HARRISBURG, Pa. -- More than $5.5 million in additional federal funding has been approved for property acquisitions that will permanently remove flood-prone properties from harm's way. Additional projects continue to be approved as the application process moves ahead and program requirements are met.
According to the Federal Emergency Management Agency (FEMA) announcement, the funds are being obligated through its Hazard Mitigation Grant Program (HMGP). Sixty substantially damaged structures located within FEMA's Special Flood Hazard Areas in three Counties will be torn down and demolished as a result of this program. Property owner participation in the program is voluntary with sponsorship through their local municipality.
A summary of the approved projects and the federal cost share includes:
- Columbia County: $2,838,070
- Bloomsburg - $1,259,318 - 11 properties
- Fernville, Hemlock Township -$1,578,752 - 23 properties
- Lycoming county: $1,325,419
- Lewis Township - 2 properties
- Plunketts Creek Townships - 8 properties
- Wyoming County: $1,368,921
- Exeter Township - 14 properties
- Falls Townships- 2 properties
HMGP funding is made available to encourage states and municipalities to take steps that will reduce the impact of future disasters. The funding represents 15 percent of the total federal cost of the response and recovery. An estimated $66 million is expected to be available to Pennsylvania for the property acquisition program as a result of Hurricane Irene and Tropical Storm Lee.
An application for a buyout is prepared by local officials with input from the community. The state receives and reviews applications to ensure they meet the acquisition requirements prior to submitting them to FEMA for approval. FEMA then reviews the applications to ensure they are eligible under the program, are environmentally sound, and are a cost-effective use of funds.

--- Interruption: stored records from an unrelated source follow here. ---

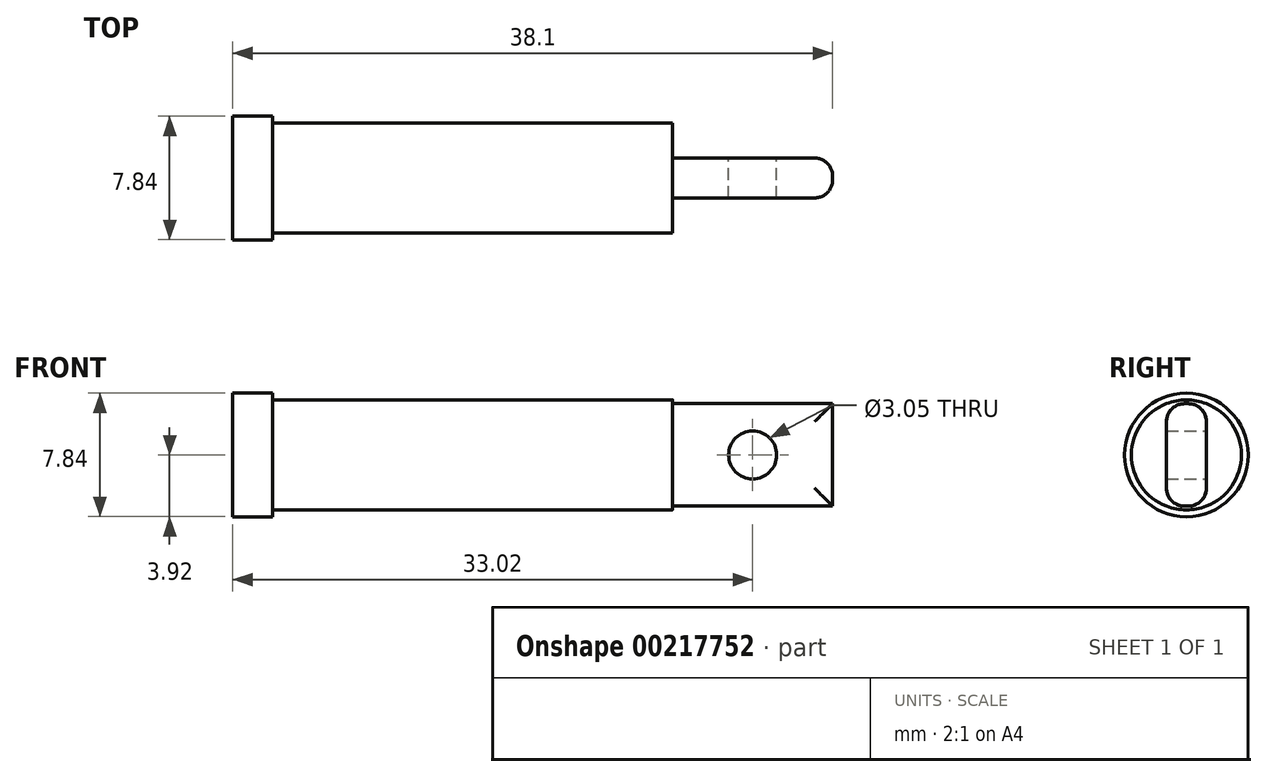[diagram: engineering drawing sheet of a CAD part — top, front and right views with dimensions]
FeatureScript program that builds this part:
annotation { "Feature Type Name" : "Feature", "Feature Type Description" : "" }
export const myFeature = defineFeature(function(context is Context, id is Id, definition is map)
    precondition{}
    {
        {
            var Q0;
            Q0=qCreatedBy(makeId("Right.planeOp"),FACE);
            var sketch = newSketch(context, id + "F0", { "sketchPlane" : qUnion([Q0])});
            skCircle(sketch, "E0", {"center": v(0, 0) * mm, "radius": 3.92 * mm});
            skSolve(sketch);
        }
        {
            var Q0;
            Q0 = qSketchRegion(id + "F0", true);
            extrude(context, id + "F1", {"entities" : qUnion([Q0]), "depth" : 2.54 * mm});
        }
        {
            var Q0;
            Q0=makeQuery(id+"F1.opExtrude","CAP_FACE",FACE,{"disambiguationData":[OSD([sQuery(id+"F0.wireOp",EDGE,"E0")])],"isStart":false});
            var sketch = newSketch(context, id + "F2", { "sketchPlane" : qUnion([Q0])});
            skCircle(sketch, "E1", {"center": v(0, 0) * mm, "radius": 3.5 * mm});
            skSolve(sketch);
        }
        {
            var Q0;
            Q0 = qSketchRegion(id + "F2", true);
            extrude(context, id + "F3", {"entities" : qUnion([Q0]), "operationType" : NewBodyOperationType.ADD, "depth" : 25.4 * mm});
        }
        {
            var Q0;
            Q0=makeQuery(id+"F3.opExtrude","CAP_FACE",FACE,{"disambiguationData":[OSD([sQuery(id+"F2.wireOp",EDGE,"E1")])],"isStart":false});
            var sketch = newSketch(context, id + "F4", { "sketchPlane" : qUnion([Q0])});
            skLineSegment(sketch, "E2.bottom", {"start": v(1.27, -3.25) * mm, "end": v(-1.27, -3.25) * mm});
            skLineSegment(sketch, "E2.top", {"start": v(1.27, 3.25) * mm, "end": v(-1.27, 3.25) * mm});
            skLineSegment(sketch, "E2.left", {"start": v(1.27, -3.25) * mm, "end": v(1.27, 3.25) * mm});
            skLineSegment(sketch, "E2.right", {"start": v(-1.27, -3.25) * mm, "end": v(-1.27, 3.25) * mm});
            skPoint(sketch, "E2.middle", {"position": v(0, 0) * mm});
            skSolve(sketch);
        }
        {
            var Q0;
            Q0 = qSketchRegion(id + "F4", true);
            extrude(context, id + "F5", {"entities" : qUnion([Q0]), "operationType" : NewBodyOperationType.ADD, "depth" : 10.16 * mm});
        }
        {
            var Q0;
            Q0=makeQuery(id+"F5.opExtrude","SWEPT_FACE",FACE,{"disambiguationData":[OSD([sQuery(id+"F4.wireOp",EDGE,"E2.left")])]});
            var sketch = newSketch(context, id + "F6", { "sketchPlane" : qUnion([Q0])});
            skCircle(sketch, "E3", {"center": v(-33.02, 0) * mm, "radius": 1.52 * mm});
            skSolve(sketch);
        }
        {
            var Q0;
            Q0 = qSketchRegion(id + "F6", true);
            extrude(context, id + "F7", {"entities" : qUnion([Q0]), "operationType" : NewBodyOperationType.REMOVE, "oppositeDirection" : true, "depth" : 25.4 * mm});
        }
        {
            var Q0;
            Q0=makeQuery(id+"F5.opExtrude","CAP_EDGE",EDGE,{"disambiguationData":[OSD([sQuery(id+"F4.wireOp",EDGE,"E2.left")])],"isStart":false});
            var Q1;
            Q1=makeQuery(id+"F5.opExtrude","CAP_EDGE",EDGE,{"disambiguationData":[OSD([sQuery(id+"F4.wireOp",EDGE,"E2.right")])],"isStart":false});
            var Q2;
            Q2=makeQuery(id+"F5.opExtrude","SWEPT_EDGE",EDGE,{"disambiguationData":[OSD([sQuery(id+"F2.wireOp",EDGE,"E1"),sQuery(id+"F4.wireOp",EDGE,"E2.top"),sQuery(id+"F4.wireOp",EDGE,"E2.left")])]});
            var Q3;
            Q3=makeQuery(id+"F5.opExtrude","SWEPT_EDGE",EDGE,{"disambiguationData":[OSD([sQuery(id+"F2.wireOp",EDGE,"E1"),sQuery(id+"F4.wireOp",EDGE,"E2.top"),sQuery(id+"F4.wireOp",EDGE,"E2.right")])]});
            var Q4;
            Q4=makeQuery(id+"F5.opExtrude","SWEPT_EDGE",EDGE,{"disambiguationData":[OSD([sQuery(id+"F2.wireOp",EDGE,"E1"),sQuery(id+"F4.wireOp",EDGE,"E2.bottom"),sQuery(id+"F4.wireOp",EDGE,"E2.left")])]});
            var Q5;
            Q5=makeQuery(id+"F5.opExtrude","SWEPT_EDGE",EDGE,{"disambiguationData":[OSD([sQuery(id+"F2.wireOp",EDGE,"E1"),sQuery(id+"F4.wireOp",EDGE,"E2.bottom"),sQuery(id+"F4.wireOp",EDGE,"E2.right")])]});
            fillet(context, id + "F8", {"entities" : qUnion([Q0, Q1, Q2, Q3, Q4, Q5]), "radius" : 1.14 * mm, "tangentPropagation" : true, "allowEdgeOverflow" : false});
        }
    });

Once FEMA gives its approval, the acquisition process begins. The communities purchase the homes, the buildings are removed or destroyed, and the land is cleared. The site is then preserved as open space with no permanent structures in perpetuity.
The project is funded 75 percent by FEMA, with an additional 22 percent from the Commonwealth and the balance from other non-federal sources.
FEMA's mission is to support our citizens and first responders to ensure that as a nation we work together to build, sustain, and improve our capability to prepare for, protect against, respond to, recover from, and mitigate all hazards.